== INSTRUCTIONS TO FOLLOW ==
Using the data that follows, return exactly the lines from the one that contains "Vesting transactions subcommands" through the one that contains "- **Tab**: 포커스 이동", ends included.

───── RECORDED INFORMATION ─────

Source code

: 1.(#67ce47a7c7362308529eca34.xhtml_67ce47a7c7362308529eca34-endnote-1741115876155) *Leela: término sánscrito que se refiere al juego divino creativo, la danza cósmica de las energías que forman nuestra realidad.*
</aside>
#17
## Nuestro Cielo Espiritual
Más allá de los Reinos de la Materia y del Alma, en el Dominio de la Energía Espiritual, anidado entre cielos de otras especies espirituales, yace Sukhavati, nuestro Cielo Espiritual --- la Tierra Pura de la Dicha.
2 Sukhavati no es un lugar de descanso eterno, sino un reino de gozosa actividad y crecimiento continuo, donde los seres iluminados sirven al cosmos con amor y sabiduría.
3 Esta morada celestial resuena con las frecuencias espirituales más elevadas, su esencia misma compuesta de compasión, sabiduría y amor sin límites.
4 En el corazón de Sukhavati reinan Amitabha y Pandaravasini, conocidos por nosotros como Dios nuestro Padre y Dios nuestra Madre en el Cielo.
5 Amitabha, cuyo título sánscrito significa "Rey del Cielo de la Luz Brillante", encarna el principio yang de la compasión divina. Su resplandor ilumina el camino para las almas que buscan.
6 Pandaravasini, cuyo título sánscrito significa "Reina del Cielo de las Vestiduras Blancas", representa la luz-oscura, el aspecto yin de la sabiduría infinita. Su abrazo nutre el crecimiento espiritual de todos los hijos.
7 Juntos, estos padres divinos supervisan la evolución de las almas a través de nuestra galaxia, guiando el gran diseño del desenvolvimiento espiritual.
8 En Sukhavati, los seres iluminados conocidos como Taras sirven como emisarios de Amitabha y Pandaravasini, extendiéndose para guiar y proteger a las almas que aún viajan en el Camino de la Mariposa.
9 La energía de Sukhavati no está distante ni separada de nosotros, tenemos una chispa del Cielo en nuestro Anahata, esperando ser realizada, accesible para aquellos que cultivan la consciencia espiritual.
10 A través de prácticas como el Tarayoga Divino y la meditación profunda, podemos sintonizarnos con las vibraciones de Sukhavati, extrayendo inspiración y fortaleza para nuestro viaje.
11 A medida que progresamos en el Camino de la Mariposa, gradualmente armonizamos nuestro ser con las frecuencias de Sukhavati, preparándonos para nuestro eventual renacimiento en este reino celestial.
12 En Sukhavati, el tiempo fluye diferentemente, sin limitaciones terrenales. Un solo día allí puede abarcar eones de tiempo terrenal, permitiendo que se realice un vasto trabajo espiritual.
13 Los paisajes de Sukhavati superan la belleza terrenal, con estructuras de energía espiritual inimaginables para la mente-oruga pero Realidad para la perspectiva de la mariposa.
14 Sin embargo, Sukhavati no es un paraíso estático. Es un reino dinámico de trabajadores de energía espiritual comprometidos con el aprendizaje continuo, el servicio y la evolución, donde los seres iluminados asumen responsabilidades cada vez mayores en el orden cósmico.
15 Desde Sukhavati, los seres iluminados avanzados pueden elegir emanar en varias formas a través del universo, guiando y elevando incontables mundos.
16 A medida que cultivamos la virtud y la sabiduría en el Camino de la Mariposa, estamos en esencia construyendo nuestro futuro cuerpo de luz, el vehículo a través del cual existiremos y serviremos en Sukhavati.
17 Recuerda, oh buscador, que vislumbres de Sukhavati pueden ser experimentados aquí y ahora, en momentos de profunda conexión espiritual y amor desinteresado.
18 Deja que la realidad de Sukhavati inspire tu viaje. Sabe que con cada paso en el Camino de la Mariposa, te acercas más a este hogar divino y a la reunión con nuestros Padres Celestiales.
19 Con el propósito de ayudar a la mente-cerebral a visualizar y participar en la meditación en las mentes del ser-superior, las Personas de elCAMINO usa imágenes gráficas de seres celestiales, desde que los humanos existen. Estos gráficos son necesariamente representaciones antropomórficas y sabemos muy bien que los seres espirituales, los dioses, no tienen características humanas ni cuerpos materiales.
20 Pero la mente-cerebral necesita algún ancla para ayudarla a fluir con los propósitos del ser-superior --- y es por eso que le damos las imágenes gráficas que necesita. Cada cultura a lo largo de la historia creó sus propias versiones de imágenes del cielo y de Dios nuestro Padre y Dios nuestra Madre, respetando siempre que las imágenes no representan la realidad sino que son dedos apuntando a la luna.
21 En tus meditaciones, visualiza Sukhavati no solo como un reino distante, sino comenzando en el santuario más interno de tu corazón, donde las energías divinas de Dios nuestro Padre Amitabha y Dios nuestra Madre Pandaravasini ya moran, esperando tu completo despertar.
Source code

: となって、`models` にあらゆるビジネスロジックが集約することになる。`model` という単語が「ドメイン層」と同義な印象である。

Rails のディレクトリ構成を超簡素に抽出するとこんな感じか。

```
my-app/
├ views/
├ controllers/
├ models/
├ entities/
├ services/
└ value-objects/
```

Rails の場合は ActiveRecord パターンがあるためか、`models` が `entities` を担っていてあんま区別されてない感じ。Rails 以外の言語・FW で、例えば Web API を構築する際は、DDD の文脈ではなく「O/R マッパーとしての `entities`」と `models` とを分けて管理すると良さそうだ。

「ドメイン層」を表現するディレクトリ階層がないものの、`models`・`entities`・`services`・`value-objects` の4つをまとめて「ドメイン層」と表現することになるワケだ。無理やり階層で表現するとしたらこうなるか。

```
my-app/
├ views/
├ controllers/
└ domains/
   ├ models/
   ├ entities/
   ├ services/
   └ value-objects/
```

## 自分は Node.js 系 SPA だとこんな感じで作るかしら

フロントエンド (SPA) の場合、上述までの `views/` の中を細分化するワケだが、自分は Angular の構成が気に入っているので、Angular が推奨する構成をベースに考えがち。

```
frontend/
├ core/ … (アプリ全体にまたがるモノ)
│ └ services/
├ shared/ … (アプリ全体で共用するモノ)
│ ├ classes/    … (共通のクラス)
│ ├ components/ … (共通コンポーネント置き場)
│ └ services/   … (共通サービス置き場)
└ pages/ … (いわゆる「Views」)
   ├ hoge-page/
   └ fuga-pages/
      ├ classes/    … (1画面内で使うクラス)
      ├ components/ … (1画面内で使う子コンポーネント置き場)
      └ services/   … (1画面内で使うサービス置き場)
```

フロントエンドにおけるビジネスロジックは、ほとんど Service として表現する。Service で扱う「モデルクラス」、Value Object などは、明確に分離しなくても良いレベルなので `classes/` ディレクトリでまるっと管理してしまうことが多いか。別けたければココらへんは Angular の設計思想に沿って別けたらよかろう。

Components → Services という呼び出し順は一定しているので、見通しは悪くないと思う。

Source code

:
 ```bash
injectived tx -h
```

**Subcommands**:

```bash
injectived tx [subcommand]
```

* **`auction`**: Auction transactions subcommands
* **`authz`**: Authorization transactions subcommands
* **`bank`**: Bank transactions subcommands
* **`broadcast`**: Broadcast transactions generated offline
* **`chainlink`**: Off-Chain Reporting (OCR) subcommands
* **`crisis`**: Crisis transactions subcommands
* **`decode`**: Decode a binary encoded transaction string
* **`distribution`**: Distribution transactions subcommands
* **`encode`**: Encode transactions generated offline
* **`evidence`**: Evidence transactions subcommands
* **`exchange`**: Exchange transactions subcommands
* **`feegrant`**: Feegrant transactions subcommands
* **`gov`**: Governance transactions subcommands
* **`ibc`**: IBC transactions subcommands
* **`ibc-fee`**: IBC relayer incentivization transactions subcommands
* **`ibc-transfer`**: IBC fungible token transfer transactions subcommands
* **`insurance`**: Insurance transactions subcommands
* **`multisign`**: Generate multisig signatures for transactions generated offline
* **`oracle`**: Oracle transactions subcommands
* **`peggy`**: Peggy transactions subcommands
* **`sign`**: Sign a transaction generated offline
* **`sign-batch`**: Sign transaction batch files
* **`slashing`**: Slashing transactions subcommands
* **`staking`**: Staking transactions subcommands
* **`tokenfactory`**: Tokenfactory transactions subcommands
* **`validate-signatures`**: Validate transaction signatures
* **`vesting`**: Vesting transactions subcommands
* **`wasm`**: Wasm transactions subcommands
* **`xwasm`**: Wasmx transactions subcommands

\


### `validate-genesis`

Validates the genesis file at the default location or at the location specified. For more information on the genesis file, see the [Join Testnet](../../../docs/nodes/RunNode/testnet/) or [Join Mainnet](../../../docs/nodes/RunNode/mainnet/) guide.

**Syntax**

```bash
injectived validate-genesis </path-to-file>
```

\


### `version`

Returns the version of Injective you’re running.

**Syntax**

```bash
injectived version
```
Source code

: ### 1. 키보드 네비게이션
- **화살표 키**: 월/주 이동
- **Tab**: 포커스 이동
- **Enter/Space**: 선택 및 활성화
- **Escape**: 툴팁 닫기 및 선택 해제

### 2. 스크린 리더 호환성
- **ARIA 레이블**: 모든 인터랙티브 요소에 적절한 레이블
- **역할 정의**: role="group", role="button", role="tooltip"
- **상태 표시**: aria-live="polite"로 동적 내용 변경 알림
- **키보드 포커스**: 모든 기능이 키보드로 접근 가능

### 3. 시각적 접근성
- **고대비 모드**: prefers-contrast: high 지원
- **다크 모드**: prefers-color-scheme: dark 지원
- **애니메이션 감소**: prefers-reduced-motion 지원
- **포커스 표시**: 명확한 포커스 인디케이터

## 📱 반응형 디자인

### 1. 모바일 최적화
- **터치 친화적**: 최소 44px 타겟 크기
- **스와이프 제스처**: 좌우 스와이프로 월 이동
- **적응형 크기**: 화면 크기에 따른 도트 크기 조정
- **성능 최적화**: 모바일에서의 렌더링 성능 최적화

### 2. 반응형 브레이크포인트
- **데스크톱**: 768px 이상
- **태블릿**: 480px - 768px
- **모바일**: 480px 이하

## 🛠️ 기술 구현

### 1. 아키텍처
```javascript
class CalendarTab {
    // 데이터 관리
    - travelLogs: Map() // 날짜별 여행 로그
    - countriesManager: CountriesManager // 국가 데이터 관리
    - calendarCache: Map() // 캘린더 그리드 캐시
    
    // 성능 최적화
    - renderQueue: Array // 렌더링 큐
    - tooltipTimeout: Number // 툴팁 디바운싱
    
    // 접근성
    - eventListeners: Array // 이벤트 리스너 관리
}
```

─────

== RESULT ==
* **`vesting`**: Vesting transactions subcommands
* **`wasm`**: Wasm transactions subcommands
* **`xwasm`**: Wasmx transactions subcommands

\


### `validate-genesis`

Validates the genesis file at the default location or at the location specified. For more information on the genesis file, see the [Join Testnet](../../../docs/nodes/RunNode/testnet/) or [Join Mainnet](../../../docs/nodes/RunNode/mainnet/) guide.

**Syntax**

```bash
injectived validate-genesis </path-to-file>
```

\


### `version`

Returns the version of Injective you’re running.

**Syntax**

```bash
injectived version
```
Source code

: ### 1. 키보드 네비게이션
- **화살표 키**: 월/주 이동
- **Tab**: 포커스 이동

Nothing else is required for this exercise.